Reproduce the text of every entry below word for word, leaving out the pictures.

◆ ◆ ◆ ◆ ◆ ◆ ◆

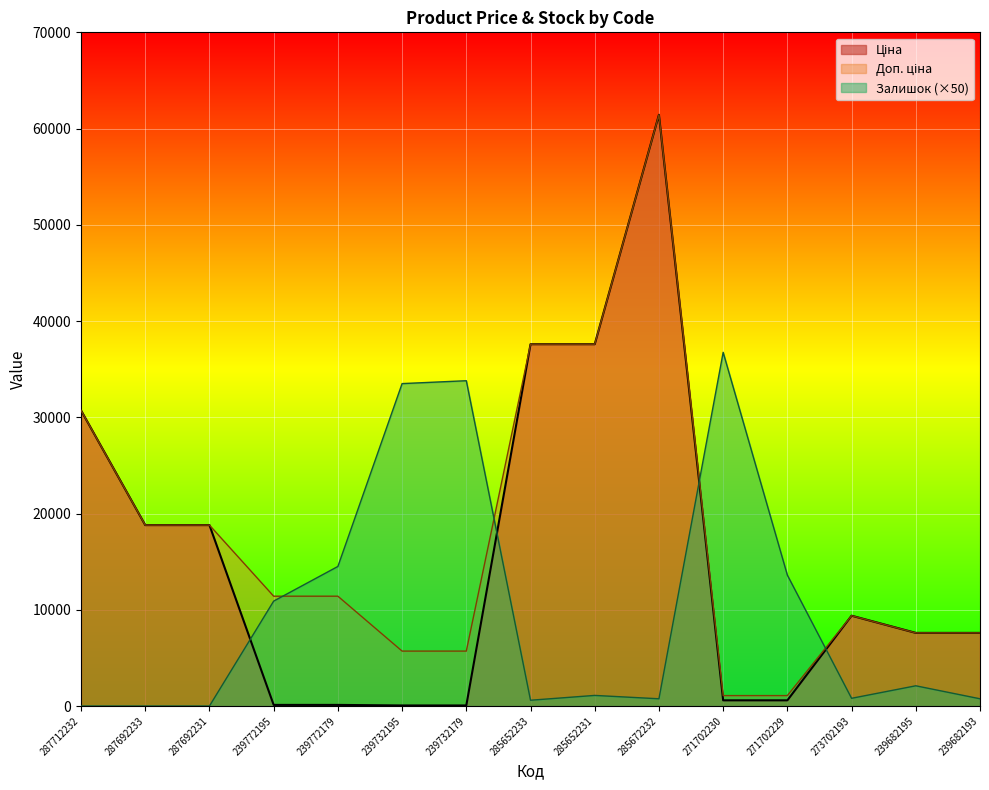

How many lines are shown in the chart?

3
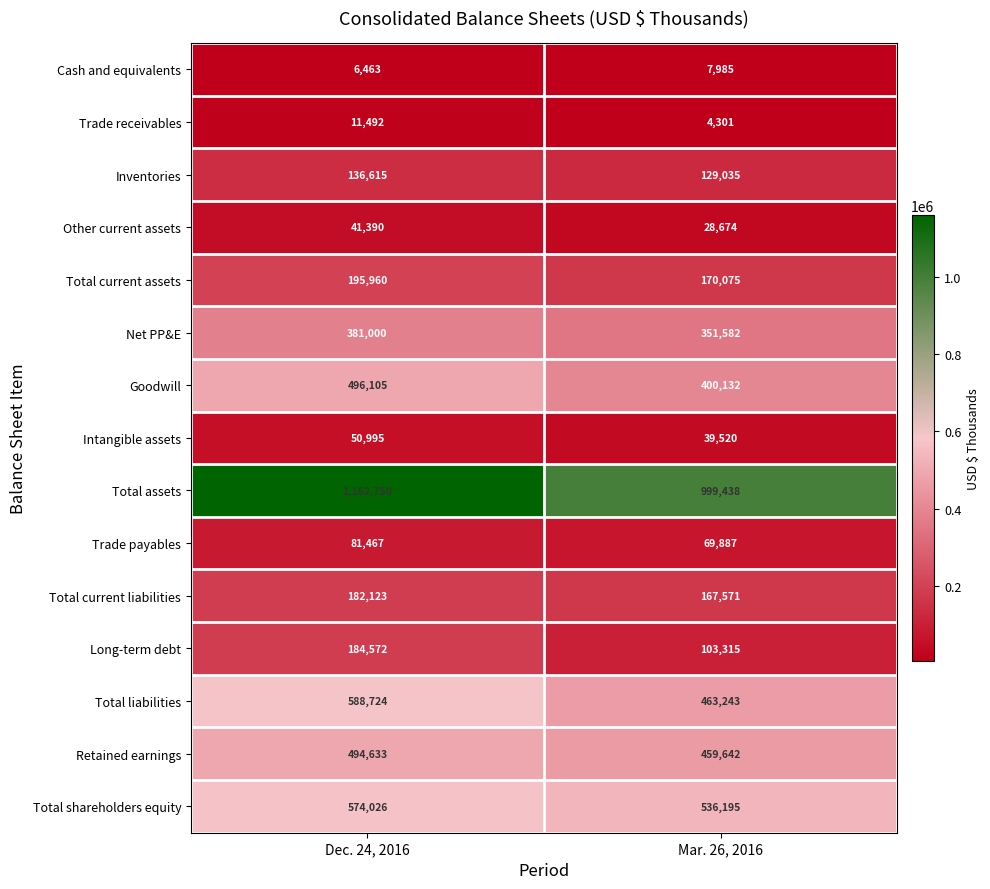

How many data points does each series have?

2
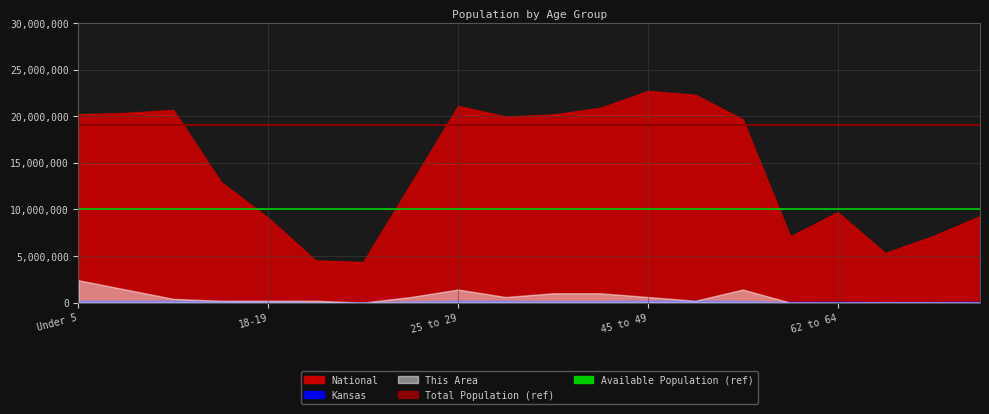

The value of Available Population (ref) at 18-19 is 10000000. True or false?

True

◆ ◆ ◆ ◆ ◆ ◆ ◆

- _WORKED SOLUTION_:
How many lines are shown in the chart?

3

How many data points does each series have?

2

The value of Available Population (ref) at 18-19 is 10000000. True or false?

True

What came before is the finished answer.